狛犬の告白(3)
「昨日の仕返し!」とか言って、こっちの頭をくしゃくしゃ撫で回してきたくせに──
碧はそのあと、めちゃくちゃ満足げな顔をして、どら焼きをもぐもぐ食べていた。
「……ったく、勝手なやつ」
私は頬をふくらませながら、碧の犬耳をじぃっと見つめる。
ふわふわ。ぴこぴこ。絶対、触り心地がいい。
「……なんか、ずるくない?」
「え、なにが?」
「さっき、こっちばっかり撫で回してたじゃん。
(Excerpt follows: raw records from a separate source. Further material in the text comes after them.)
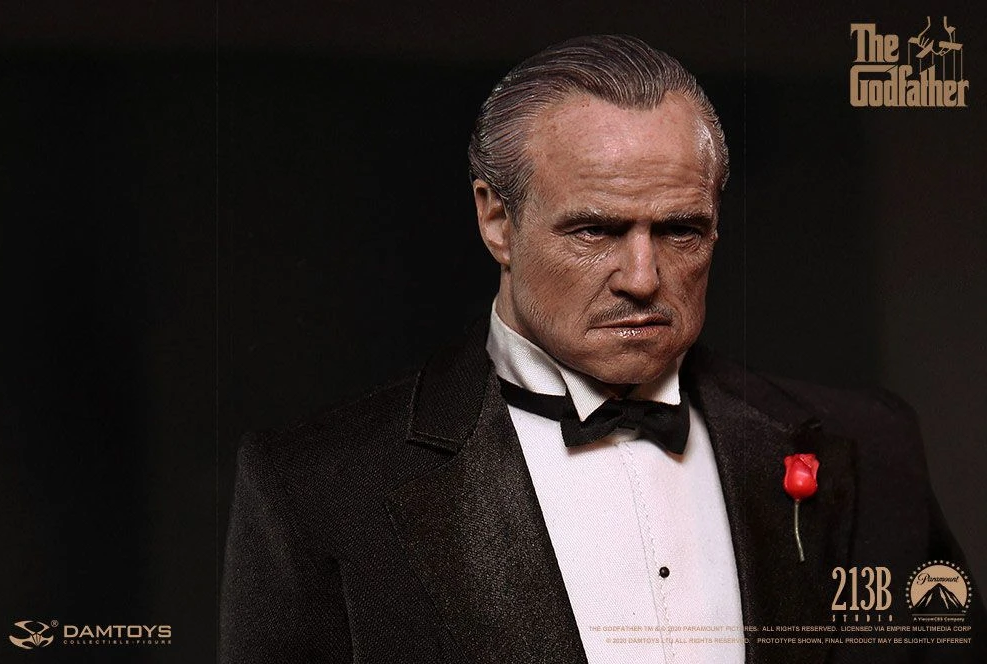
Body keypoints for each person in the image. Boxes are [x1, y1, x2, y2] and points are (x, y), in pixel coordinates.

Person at [220, 35, 983, 663]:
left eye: (680, 230)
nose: (643, 278)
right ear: (496, 220)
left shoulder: (871, 446)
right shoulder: (319, 485)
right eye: (596, 230)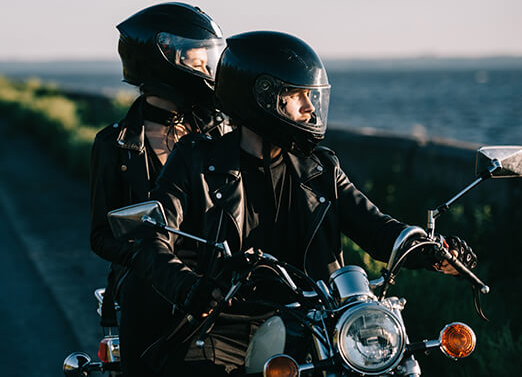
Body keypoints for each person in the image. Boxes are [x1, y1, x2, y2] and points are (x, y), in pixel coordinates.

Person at [130, 31, 478, 375]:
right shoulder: (195, 161)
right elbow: (151, 237)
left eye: (311, 96)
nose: (310, 108)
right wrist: (188, 284)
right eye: (298, 95)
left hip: (317, 325)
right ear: (262, 96)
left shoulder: (321, 169)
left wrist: (430, 250)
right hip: (224, 326)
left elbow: (377, 228)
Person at [89, 2, 229, 377]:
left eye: (208, 61)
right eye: (198, 61)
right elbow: (101, 235)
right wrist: (146, 258)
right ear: (165, 60)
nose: (208, 70)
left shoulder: (220, 135)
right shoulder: (115, 144)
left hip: (216, 280)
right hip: (150, 284)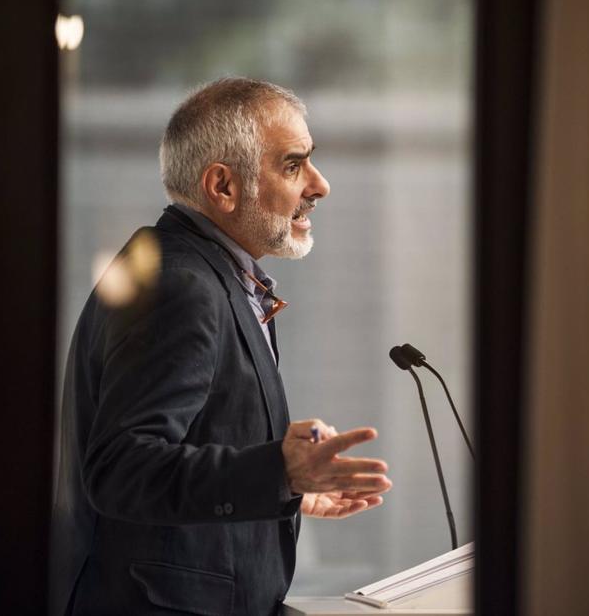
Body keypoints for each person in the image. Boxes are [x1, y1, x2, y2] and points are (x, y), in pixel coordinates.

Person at [51, 78, 392, 615]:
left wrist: (289, 487)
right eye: (292, 165)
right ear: (223, 187)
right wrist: (279, 471)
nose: (320, 184)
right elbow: (122, 469)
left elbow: (186, 443)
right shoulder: (182, 285)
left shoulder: (192, 269)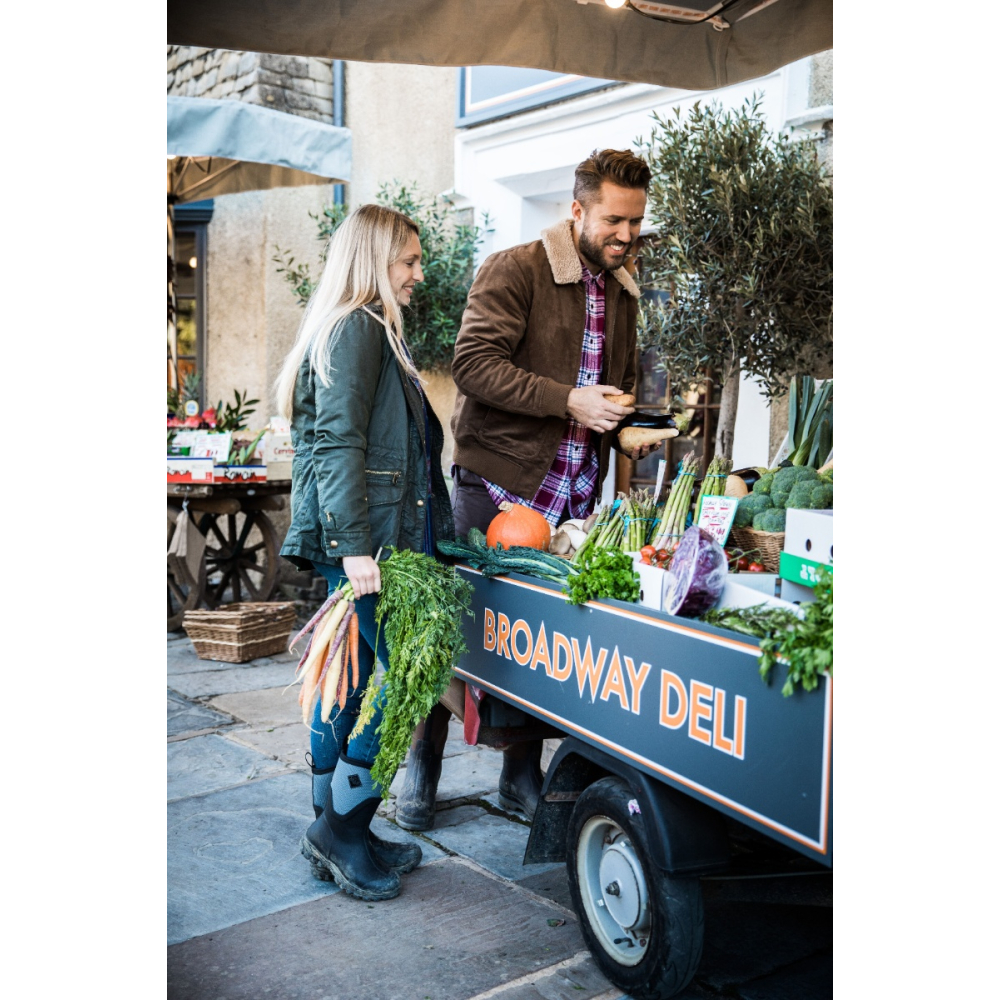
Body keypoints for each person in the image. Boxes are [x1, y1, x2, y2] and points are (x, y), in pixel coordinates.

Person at [395, 149, 653, 832]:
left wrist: (624, 430)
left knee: (540, 642)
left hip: (573, 495)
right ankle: (422, 762)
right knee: (454, 626)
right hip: (498, 484)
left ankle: (519, 776)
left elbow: (616, 389)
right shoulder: (515, 268)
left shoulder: (624, 290)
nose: (626, 234)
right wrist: (569, 400)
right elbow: (474, 365)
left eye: (636, 221)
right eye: (614, 220)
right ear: (577, 210)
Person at [275, 204, 455, 900]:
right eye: (408, 260)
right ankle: (342, 830)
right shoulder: (357, 328)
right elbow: (340, 441)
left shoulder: (364, 327)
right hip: (369, 543)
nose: (418, 273)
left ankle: (337, 826)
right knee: (408, 676)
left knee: (346, 677)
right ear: (374, 260)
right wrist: (355, 549)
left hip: (365, 538)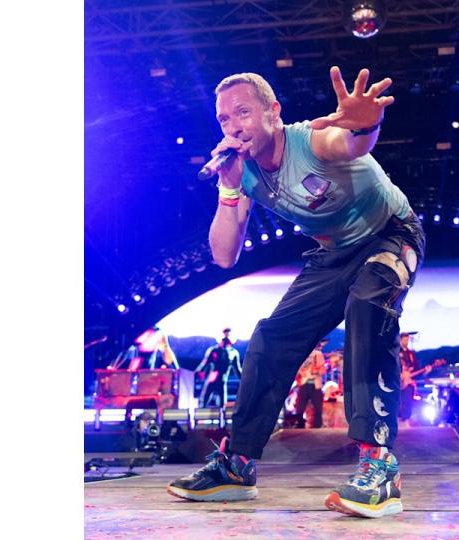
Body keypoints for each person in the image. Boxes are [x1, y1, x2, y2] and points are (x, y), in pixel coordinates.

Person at [166, 67, 425, 519]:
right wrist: (228, 188)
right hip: (332, 254)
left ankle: (379, 466)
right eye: (224, 119)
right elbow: (224, 255)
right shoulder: (242, 172)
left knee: (368, 306)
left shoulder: (311, 139)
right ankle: (237, 465)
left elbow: (350, 142)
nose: (233, 126)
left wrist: (365, 123)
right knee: (271, 337)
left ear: (273, 113)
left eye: (243, 112)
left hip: (389, 234)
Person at [193, 330, 240, 407]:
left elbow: (237, 370)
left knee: (222, 406)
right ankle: (200, 418)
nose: (226, 337)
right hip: (211, 380)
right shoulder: (213, 350)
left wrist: (245, 380)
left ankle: (220, 418)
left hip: (222, 381)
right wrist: (197, 372)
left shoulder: (233, 353)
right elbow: (204, 363)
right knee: (203, 403)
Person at [292, 338, 329, 428]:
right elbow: (297, 368)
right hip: (304, 383)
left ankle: (317, 426)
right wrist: (302, 372)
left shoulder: (318, 354)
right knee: (300, 407)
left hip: (315, 384)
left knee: (318, 407)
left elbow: (323, 369)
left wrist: (314, 372)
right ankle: (299, 425)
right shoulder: (302, 353)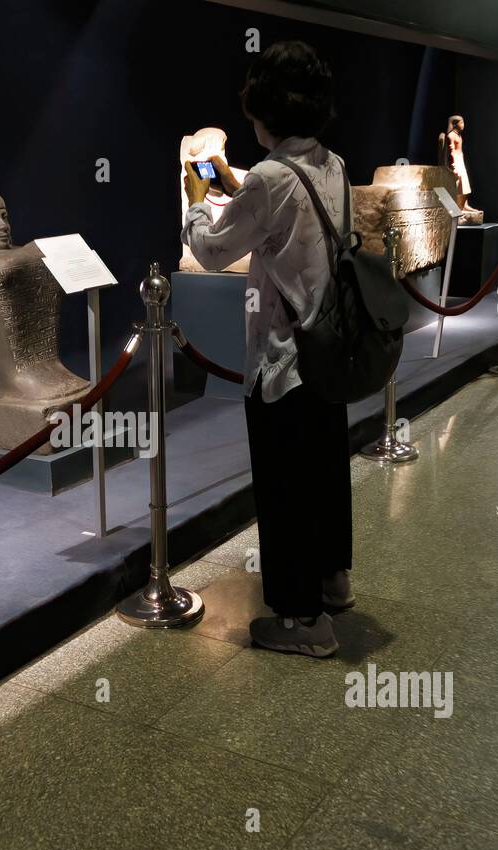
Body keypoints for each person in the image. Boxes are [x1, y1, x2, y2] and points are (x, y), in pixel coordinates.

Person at [181, 40, 354, 659]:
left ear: (265, 111)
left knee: (285, 486)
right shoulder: (330, 165)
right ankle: (332, 583)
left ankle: (303, 621)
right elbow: (273, 203)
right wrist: (226, 177)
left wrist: (197, 201)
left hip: (283, 359)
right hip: (329, 351)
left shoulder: (272, 178)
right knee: (326, 473)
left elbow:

今度は私の番でしょ?」
「え、や、やめ──やめて!?」
びくっと肩を跳ねさせた碧が、のけぞるように身を引いた。
……あ、これは確信した。この人、耳ガチで弱い。
「いーじゃん、一回くらい。また触らせてよ」
「だ、だめっ。前も言ったけど、あれほんとにゾワゾワして……! 心臓に悪いから!」
「そんな大げさな……あ、ちょっと動かないで!」
「く、来るな玲亜ぁぁぁ……っ!」
私は手を伸ばし、碧はそれを避けてシートの上をずりずり後退。
これ、完全にもふ耳をめぐる攻防戦。
「おいで碧、ほら~、優しくするから~?」
「その言い方こわっ! 絶対優しくしないやつじゃんそれ!!」
「ふふふふ……もう逃げられないよ……」
「ちょっ、ほんとにやめてぇぇぇ!」
私の手が、あと少しで碧の耳に届く……そのとき。
「……兄さん、何やってんの?」
ぬるっとした声が、どこからか降ってきた。
「……っ!? う、宇汰!? いつからそこにっ!?」
いつの間にか、狛犬像の影から成宮宇汰がぬるりと登場していた。
赤髪の寝癖と、ふにゃっと垂れた犬耳。
眠たげな顔でこちらを見ながら、ぽつりと一言。
「……兄さんが嫌なら、俺のを触ってもいいけど」
「「えっ」」
時が止まった。
「……えっ、今なんて?」
「だから……兄さんがダメって言うなら、俺の耳、貸してあげようか?」
宇汰はすっと玲亜の前にしゃがみこみ、両手で自分の耳を持ち上げる。
「こっちはね、ふわふわの“垂れ耳仕様”なんだ。兄さんより柔らかいよ、たぶん。……触ってみる?」
「え、えっと……」
困惑する私の目の前で、宇汰の耳がぴょこん、と震える。
た、確かに、かわいい……めちゃくちゃ触ってみたい……!
だけど――
「コラァァァアアア!!」
碧がぶちぎれた。
「宇汰ぁぁあ! 何言ってんの!? 玲亜の耳さわり権は俺専用だって言ったよな!?!?!?」
「……言ってないよ」
「今から言うから記録しといて! ついでに神域にも布告出して!!」
「布告て……」
「というかなんで玲亜もそんな真剣な顔で耳見てんの!? 俺の時とリアクション違くない!? ねえ!?」
「……ごめん、ちょっと気になっちゃって……」
うわ。自分でもわかる。
私、いま完全に“好奇心の顔”してる。
「だあああもう!! 玲亜、宇汰のはダメ! そっちは兄的にNGゾーン!!」
「兄的ってなに」
「これは……いろんな意味で……あかん!!」
拗ねた碧が私の前に立ちはだかるようにして、宇汰からガードする。
その姿が、必死な子犬みたいで、思わず笑ってしまった。
「はいはい、わかったよ。今日は諦めてあげる」
「ほんとに?」
「うん。でも今度、また触るから」
「予定確定してるのやめて!!」
そのやりとりを聞きながら、宇汰は眠たげにあくびを一つ。
「……にしても、兄さん、甘い顔になってた」
「やかましいわ!!!」
神社の静かな午後に、私たち三人の声が響いた。
耳のふわふわも、ドキドキも、ちょっとした嫉妬も。
全部ひっくるめて、なんだかもう、愛しい時間だった。